Marsha sudah berada di sebuah gedung yang sangat sering dia datangi. Semua karyawan membungkuk dan tersenyum ketika dia melewati pintu masuk. Dan dengan ramah, Marsha juga membalas senyum mereka. Itulah alasan kenapa semua orang suka pada Marsha. Sudah cantik, gak sombong pula. Tapi senyum Marsha langsung pudar begitu dia memasuki lift.
Lift berhenti di lantai 10. Lantai itu sepi. Hawanya juga dingin. Orang yang tidak tau pasti mengira lantai ini hanya ada ruangan kosong yang tidak berpenghuni.
Marsha dengan percaya diri melangkah masuk ke suatu ruangan dengan pintu yang hanya dapat di buka dengan sidik jari atau password. Marsha sudah sering ke sini, jadi dia dapat dengan mudah membuka pintunya.
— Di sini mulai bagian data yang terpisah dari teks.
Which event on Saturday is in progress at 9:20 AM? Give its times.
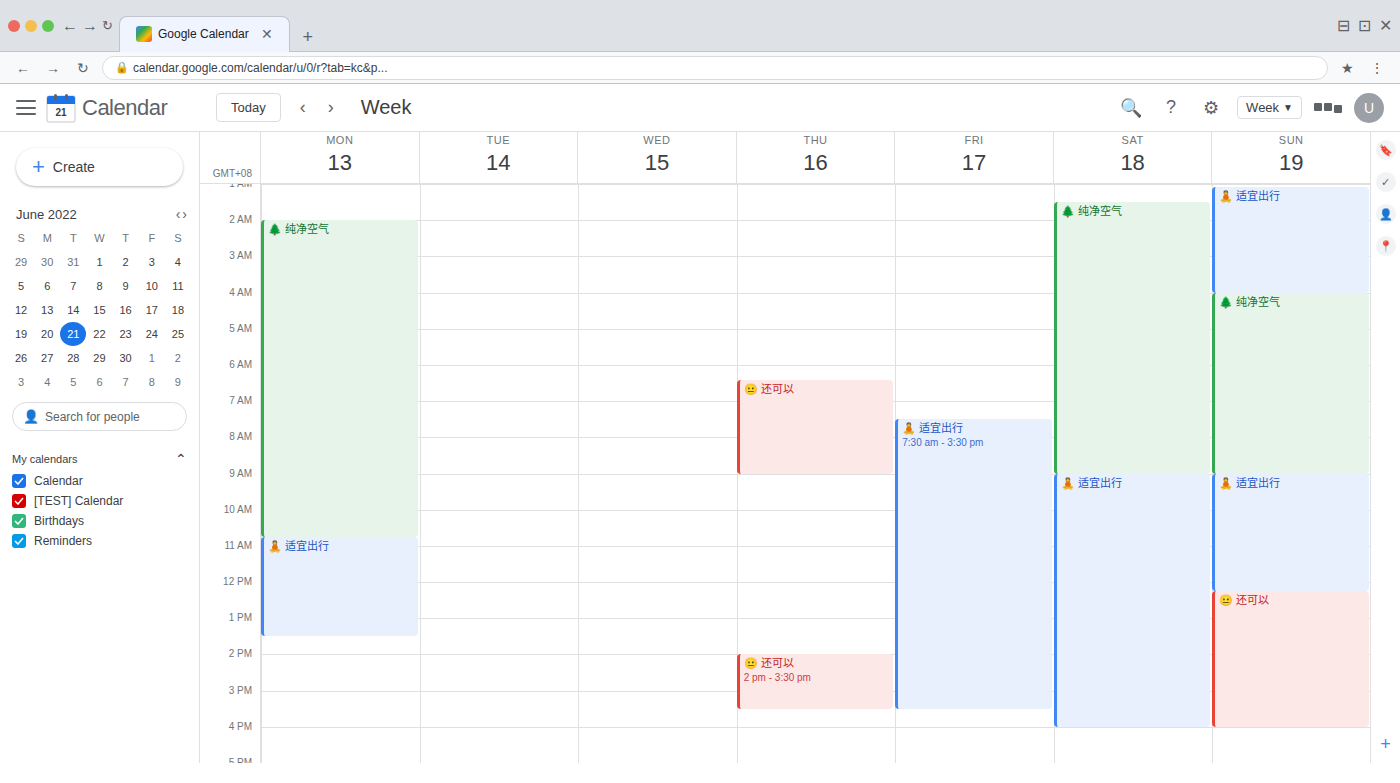
"🧘 适宜出行", 9:00 AM to 4:00 PMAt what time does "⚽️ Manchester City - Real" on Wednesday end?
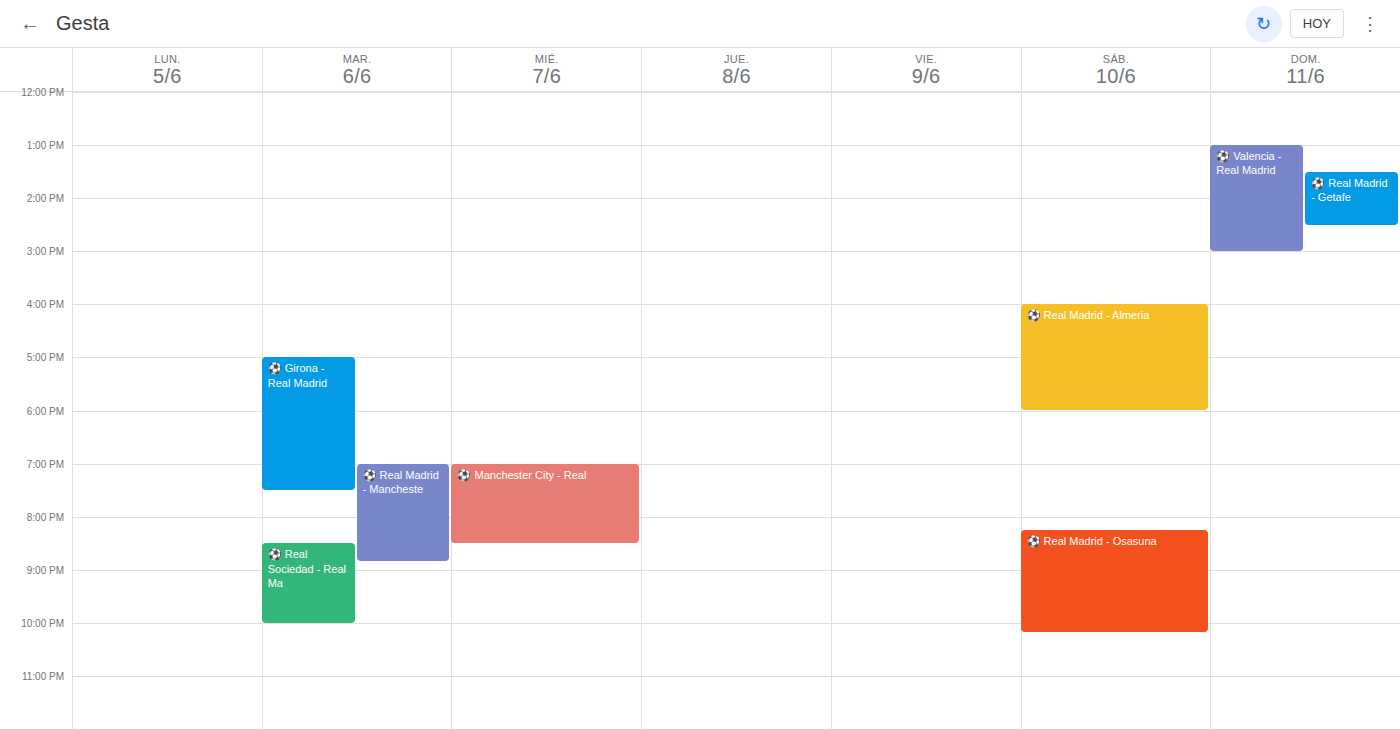
8:30 PM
“Sayang,,,” Marsha masuk dan menemukan Juna sedang menelepon.
Pria itu mengangkat satu tangannya, mengisyaratkan supaya Marsha tidak mendekat dan berisik.
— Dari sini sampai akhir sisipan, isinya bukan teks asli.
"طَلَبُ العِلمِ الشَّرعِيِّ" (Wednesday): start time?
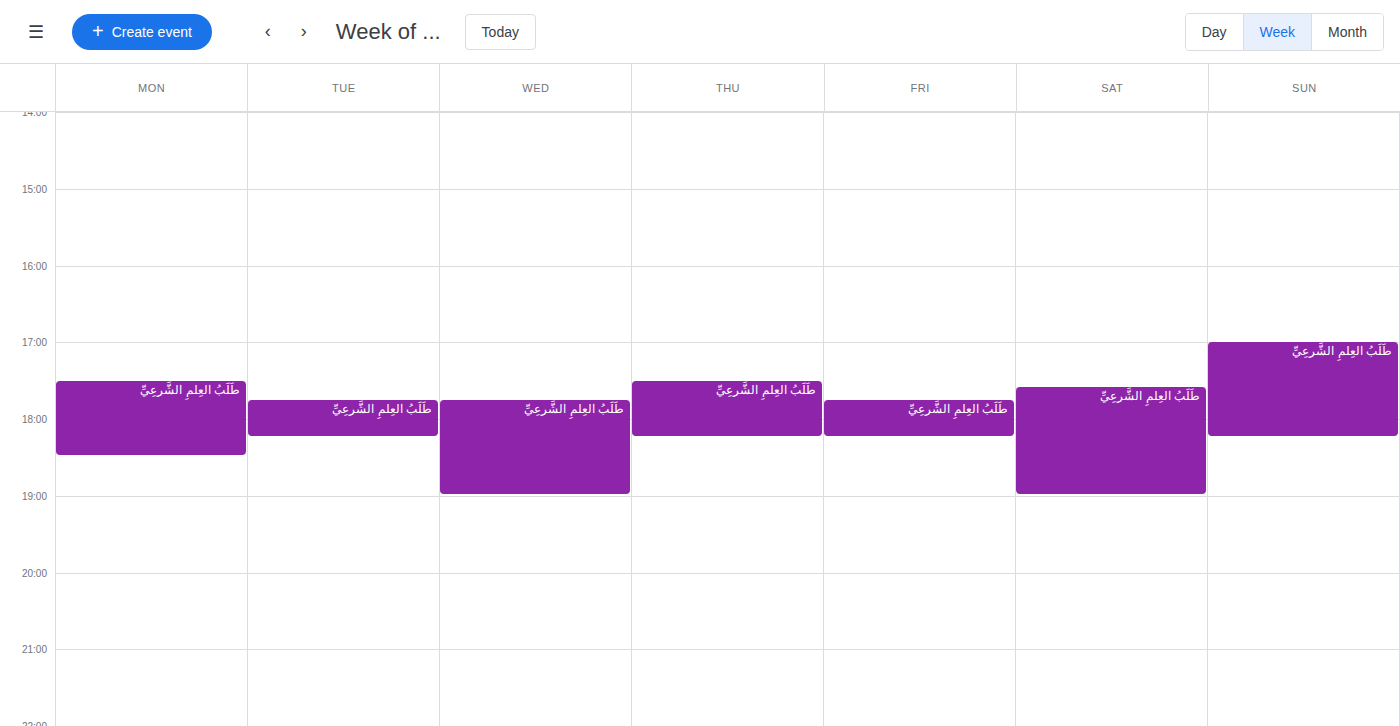
5:45 PMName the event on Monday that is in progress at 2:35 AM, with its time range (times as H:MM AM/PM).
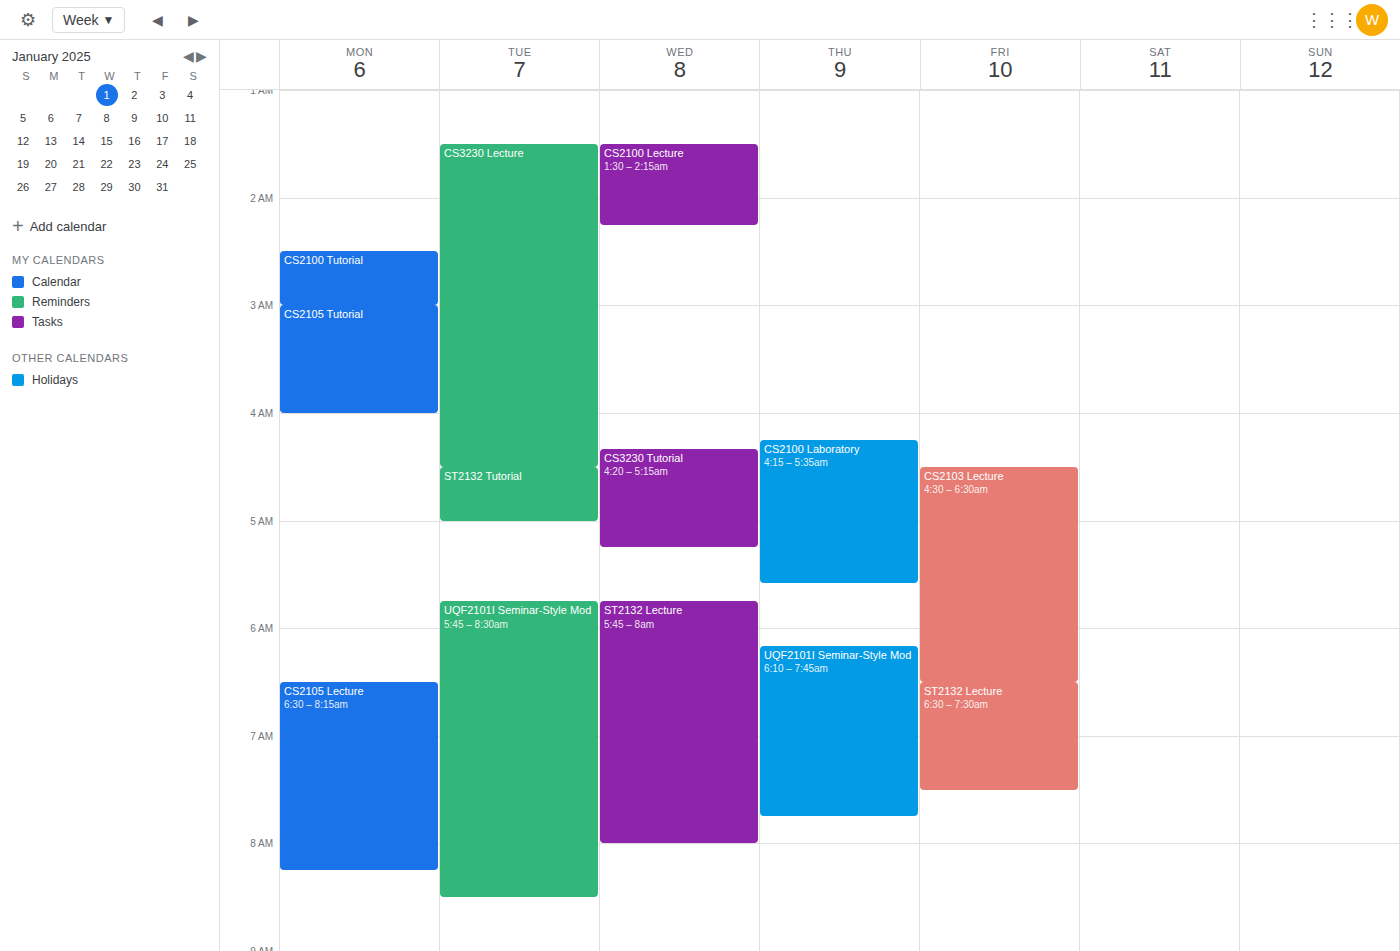
"CS2100 Tutorial", 2:30 AM to 3:00 AM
“Kalau kamu tidak bisa selesaikan dalam 3 jam, saya akan pecat kamu! " Juna mematikan teleponnya dengan kesal.
“Siapa?” Tanya Marsha penasaran.
“Pertanyaan yang tidak perlu di jawab.”
Juna berdiri dari kursinya. Dia menatap keluar jendela ruangan. Moodnya sedang tidak terlalu bagus dan dia tidak ingin berbicara dengan Marsha sekarang. Masalahnya, Marsha selalu membuat Juna sakit kepala dan stress. Di mana ada Marsha, di situ pasti ada kekacauan. Dan setiap kali Marsha berbuat ulah, dia yang harus membereskannya.
Pernah satu kali Marsha bertengkar dengan seorang wanita di butik karena berebut baju limited edition. Juna lah yang harus membatalkan meeting untuk menangani keributan yang diperbuat Marsha dan bodyguardnya. Jadi, kejadian kemarin itu bukan yang pertama kali.
“Are you okay?'’ Tanya Marsha seraya memegang pundak Juna.
Juna berbalik, membuat Marsha dapat melihat wajah tampan kekasihnya. Juna memiliki hidung yang mancung, rahang yang tegas, dan kulit yang bersih. Hanya kekurangannya, dia jarang tersenyum dan punya tatapan mata yang begitu tajam. Silet saja kalah tajam.
Seperti saat ini, bukannya menjawab, Juna malah menatap Marsha tajam sehingga membuat Marsha sedikit gugup.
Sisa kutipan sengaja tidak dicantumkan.